12. The display panel of claim 11, wherein the display panel comprises a pixel circuit, the third transistor is a drive transistor of the pixel circuit, and the second transistor is a reset transistor of the pixel circuit or a compensation transistor of the pixel circuit.

13. The display panel of claim 12, wherein W11 is a larger one of the W1 and the W2, W22 is a larger one of the W3 and the W4, and W11>W22.

14. The display panel of claim 12, wherein W3=W4 and W3<W1, or wherein W3=W4 and W3<W2.

15. The display panel of claim 12, wherein an overlapping area of the first conductive layer and the second active layer is S1, and an overlapping area of the second conductive layer and the second active layer is S2;

an overlapping area of the third conductive layer and the third active layer is S3, and an overlapping area of the fourth conductive layer and the third active layer is S4; and

S11 is a larger one of the S1 and the S2, and S22 is a larger one of the S3 and the S4, wherein S11<S22.

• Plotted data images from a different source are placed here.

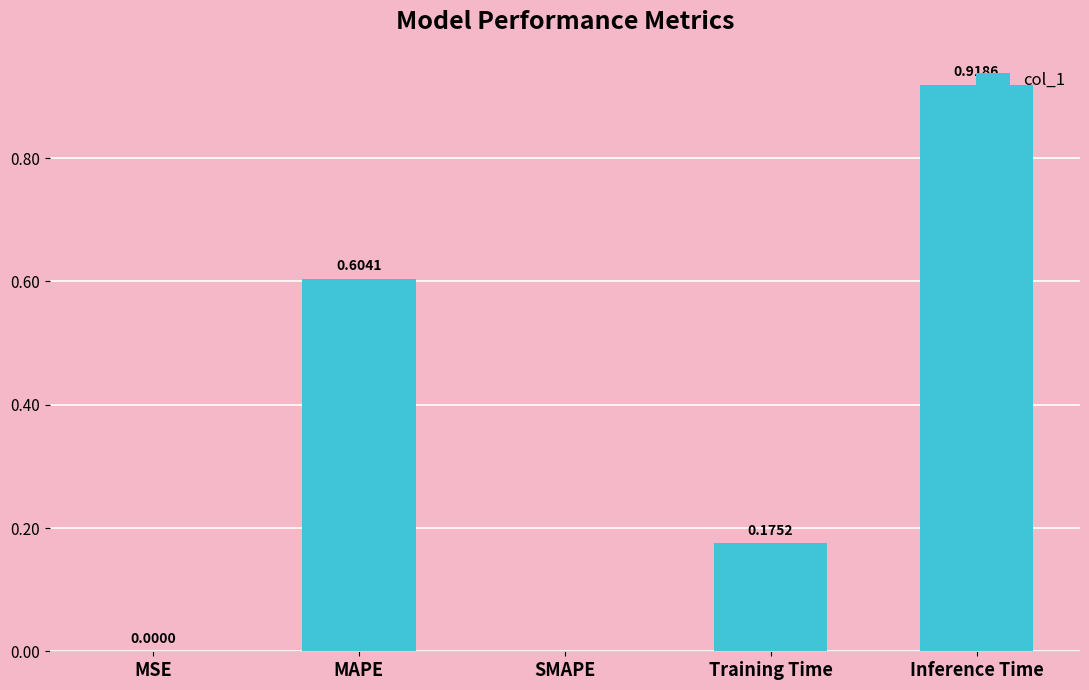

What is the sum of all values?

1.7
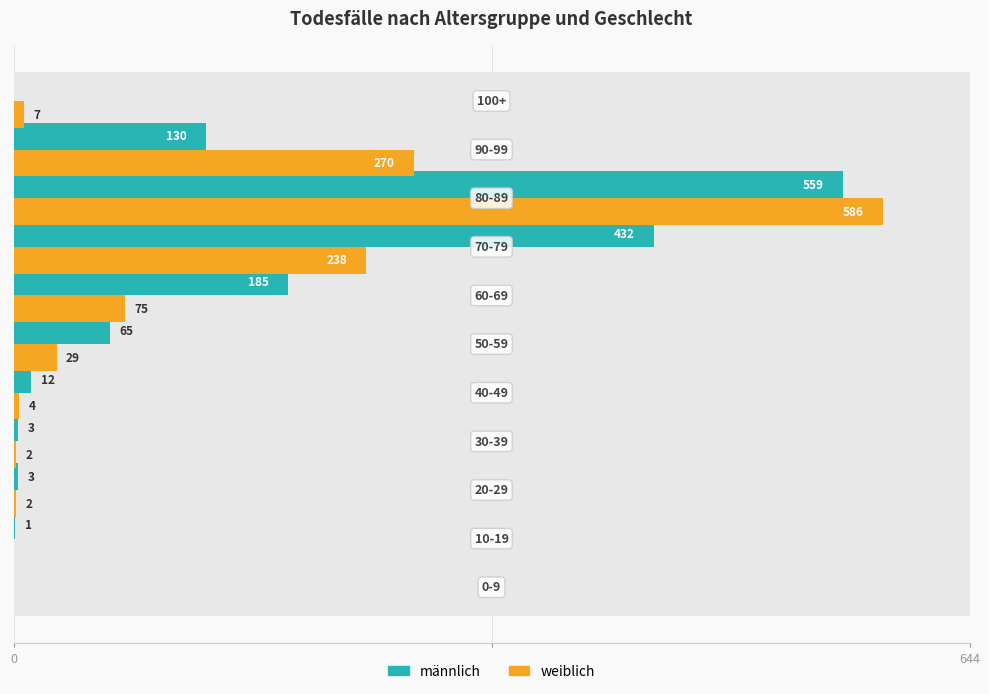

What is the maximum value for männlich?

559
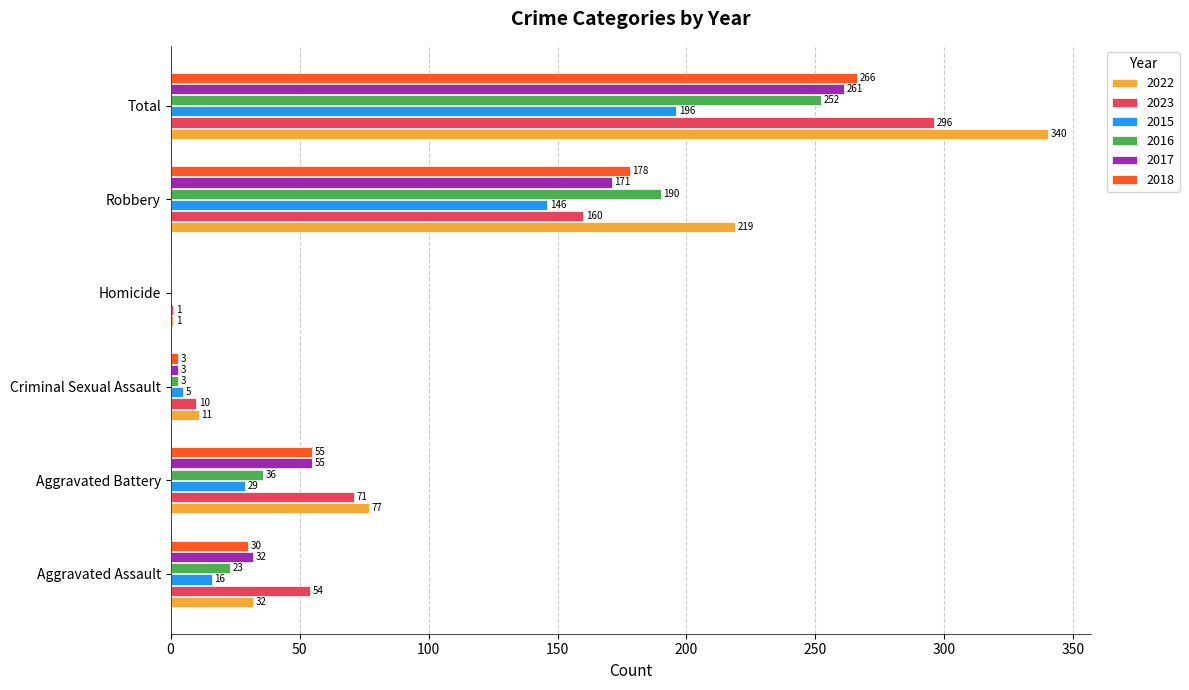

What is the maximum value for 2022?

340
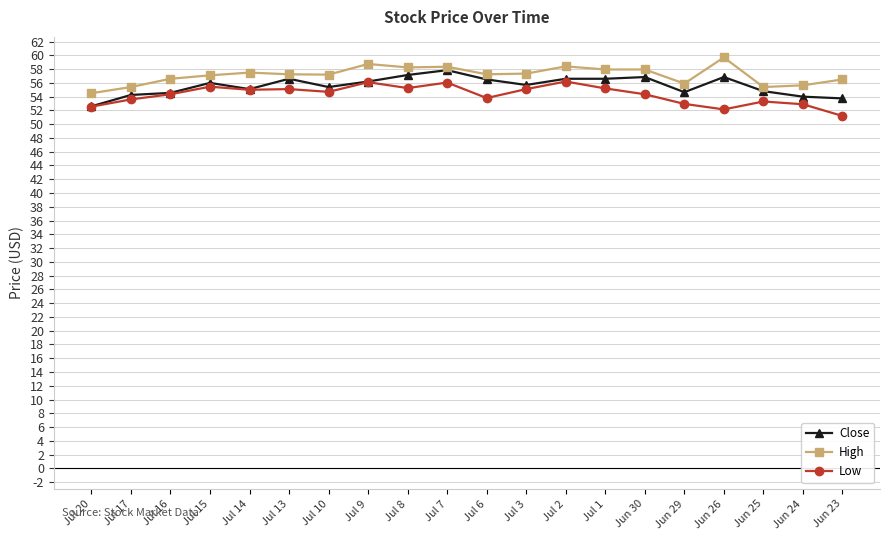

The value of Close at Jul 2 is 56.6. True or false?

True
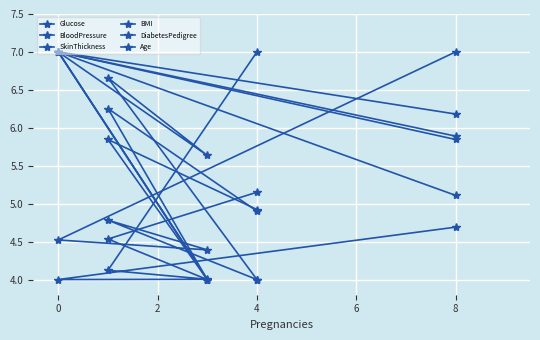

What is the difference between the highest and lowest values at 8?

2.3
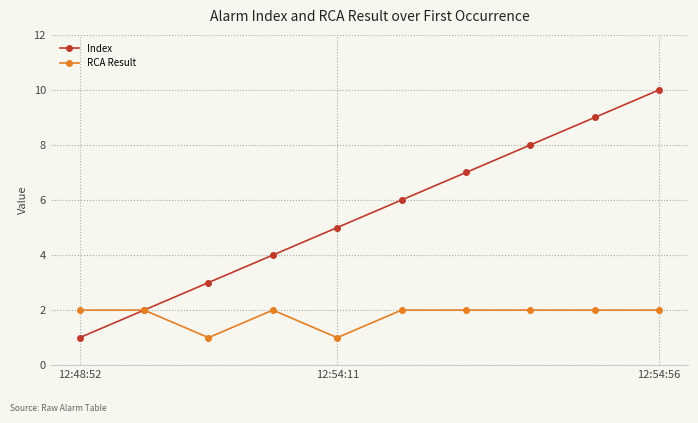

Which series has the widest spread of values?

Index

16. The display panel of claim 12, wherein S3=S4 and S3>S1, or wherein S3>S2.

17. The display panel of claim 11, wherein a first dopant doped in a region of the second active layer overlapped with the first gap has a concentration C1, a first dopant doped in a region of the second active layer overlapped with the second gap has a concentration C2;

a first dopant doped in a region of the third active layer overlapped with the third gap has a concentration C3, a first dopant doped in a region of the third active layer overlapped with the fourth gap has a concentration C4; and

C11 is a larger one of the C1 and the C2, and C22 is a larger one of the C3 and the C4, wherein 0≤C11<C22.

18. The display panel of claim 17, wherein C3=C4 and C3>C1, or wherein C3>C2.

19. The display panel of claim 1, wherein the first source and the first drain are located on a same layer, and the second source, the second drain and the second gate are located on a same layer, and wherein the second gate is located on a side of the second active layer facing away from the base substrate.

20. A display device, comprising a display panel;

wherein the display panel comprises: a base substrate; a first transistor and a second transistor, wherein the first transistor and the second transistor are formed on the base substrate, wherein the first transistor comprises a first active layer containing a silicon, a first gate, a first source, and a first drain; the second transistor comprises a second active layer containing an oxide semiconductor, a second gate, a second source, and a second drain, and the second active layer is located on a side of the first active layer facing away from the base substrate; and a conductive layer, wherein the conductive layer comprises a first conductive layer and a second conductive layer, wherein the first conductive layer and the second conductive layer are located on the second active layer, the second source is electrically connected to the first conductive layer, and the second drain is electrically connected to the second conductive layer; wherein the second active layer comprises a channel region and a non-channel region, the second gate and the channel region of the second active layer are overlapped with each other, the first conductive layer and the second conductive layer are disposed in the non-channel region of the second active layer, and

wherein on a plane parallel to a surface of the base substrate, a first gap is provided between the first conductive layer and the second gate, a second gap is provided between the second conductive layer and the second gate, a width of the first gap is W1, and a width of the second gap is W2, W1>0, and W2>0.